Nos troupes sont intervenues récemment en Centrafrique, pour reprendre l'aéroport de Birao. En état de légitime défense, elles ont même été amenées à tirer. Elles ont soutenu l'effort du gouvernement pour stabiliser la région.
En ce qui concerne le Soudan, les relations entre le nord et le sud semblent s'enflammer de nouveau, puisque 150 personnes ont été tuées et 400 autres blessées lors de combats dans le sud du pays. La mission de l'ONU a d'ailleurs lancé un appel pour venir en aide aux blessés.
Les affrontements qui se sont produits depuis plusieurs semaines entre soldats soudanais et anciens rebelles du mouvement populaire de libération du Soudan semblent être l'une des plus graves violations de l'accord de paix signé en 2005.

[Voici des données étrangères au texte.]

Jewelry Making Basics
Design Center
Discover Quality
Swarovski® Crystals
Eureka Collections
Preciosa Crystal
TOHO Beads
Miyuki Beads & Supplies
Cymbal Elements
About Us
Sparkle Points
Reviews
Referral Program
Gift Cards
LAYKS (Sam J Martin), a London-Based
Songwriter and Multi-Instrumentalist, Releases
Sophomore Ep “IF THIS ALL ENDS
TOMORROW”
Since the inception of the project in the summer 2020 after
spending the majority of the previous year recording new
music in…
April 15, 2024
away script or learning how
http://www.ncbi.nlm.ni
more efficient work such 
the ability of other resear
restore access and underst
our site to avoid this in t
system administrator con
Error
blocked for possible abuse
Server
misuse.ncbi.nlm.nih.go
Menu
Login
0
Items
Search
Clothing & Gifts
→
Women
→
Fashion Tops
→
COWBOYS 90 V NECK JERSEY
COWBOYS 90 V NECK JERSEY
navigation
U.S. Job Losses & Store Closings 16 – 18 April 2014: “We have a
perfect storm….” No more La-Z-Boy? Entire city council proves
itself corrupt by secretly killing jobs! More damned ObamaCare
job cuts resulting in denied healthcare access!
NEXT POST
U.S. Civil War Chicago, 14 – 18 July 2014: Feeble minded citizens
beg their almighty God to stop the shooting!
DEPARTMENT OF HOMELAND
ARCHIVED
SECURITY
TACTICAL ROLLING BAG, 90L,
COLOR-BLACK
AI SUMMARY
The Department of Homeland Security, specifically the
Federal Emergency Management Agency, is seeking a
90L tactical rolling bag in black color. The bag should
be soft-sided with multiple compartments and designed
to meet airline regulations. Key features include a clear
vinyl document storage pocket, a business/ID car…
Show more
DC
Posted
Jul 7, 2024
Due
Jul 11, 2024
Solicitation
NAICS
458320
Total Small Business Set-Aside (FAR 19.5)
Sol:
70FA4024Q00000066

Madame le ministre, comme vient de le rappeler le secrétaire général adjoint des Nations unies aux affaires humanitaires, M. Jan Egeland, les violences au Soudan, au Tchad et en République centrafricaine sont en passe de devenir un seul et même conflit régional de grande ampleur.
Dans les trois pays, il y a des combattants venus de l'un ou l'autre pays, qui franchissent la frontière pour chercher un refuge. Tous appliquent le principe selon lequel « l'ennemi de mon ennemi est mon ami », ce qui crée des complications.
Face à cette montée des tensions dans la région, nous ne pouvons qu'espérer très fermement que se mettent en place des dispositifs hybrides ONU - Union africaine, et ce le plus rapidement possible. Le président du Tchad en a déjà accepté le principe. Reste le Soudan, mais il s'agit là d'un grand point d'interrogation.
Madame le ministre, vous conviendrez que cette situation ne fait que souligner, une nouvelle fois, le rôle et la place de la France dans la résolution des crises africaines.
Cette question fondamentale a fait l'objet d'un rapport de mes éminents collègues ici présents, André Dulait, Robert Hue, Yves Pozzo Di Borgo et Didier Boulaud. Un débat a été organisé sur ce sujet au Sénat, auquel vous avez participé, madame le ministre : vous avez indiqué, notamment, que la gestion des crises africaines ne pouvait être seulement militaire, mais qu'elle était aussi militaire.
Dès lors, pourriez-vous nous rappeler brièvement la position de la France, aujourd'hui, dans cette sous-région en crise ?
L'excellent rapport de nos collègues rappelait qu'actuellement la France s'efforce de faire évoluer le programme RECAMP, renforcement des capacités africaines de maintien de la paix, et ce dans deux directions : au niveau africain, afin de l'articuler avec les Forces africaines en attente de l'Union africaine, et à l'échelon européen, pour y associer d'autres partenaires et impliquer davantage l'Union européenne. Madame le ministre, quelle place peut tenir le programme RECAMP dans cette sous-région ?
Consciente de ses limites, l'ONU cherche des partenariats pour poursuivre son action de maintien de la paix.
Les organisations régionales de sécurité, prévues par la charte des Nations unies, constituent une déclinaison logique de l'action de l'ONU. Elles offrent certainement une piste de réflexion primordiale pour la redéfinition des objectifs dans l'avenir. Nous pouvons toutefois nous demander s'il existe une place pour un partenariat avec la France, et dans quelles régions.
Pour terminer, je voudrais associer aux félicitations et remerciements adressés aux soldats de la mission Épervier au Tchad tous les militaires français présents en Afrique et dans le monde, en Côte d'Ivoire, bien sûr, mais aussi dans les différents pays où la présence de ces troupes est bien acceptée et très appréciée par nos compatriotes qui résident dans ces pays.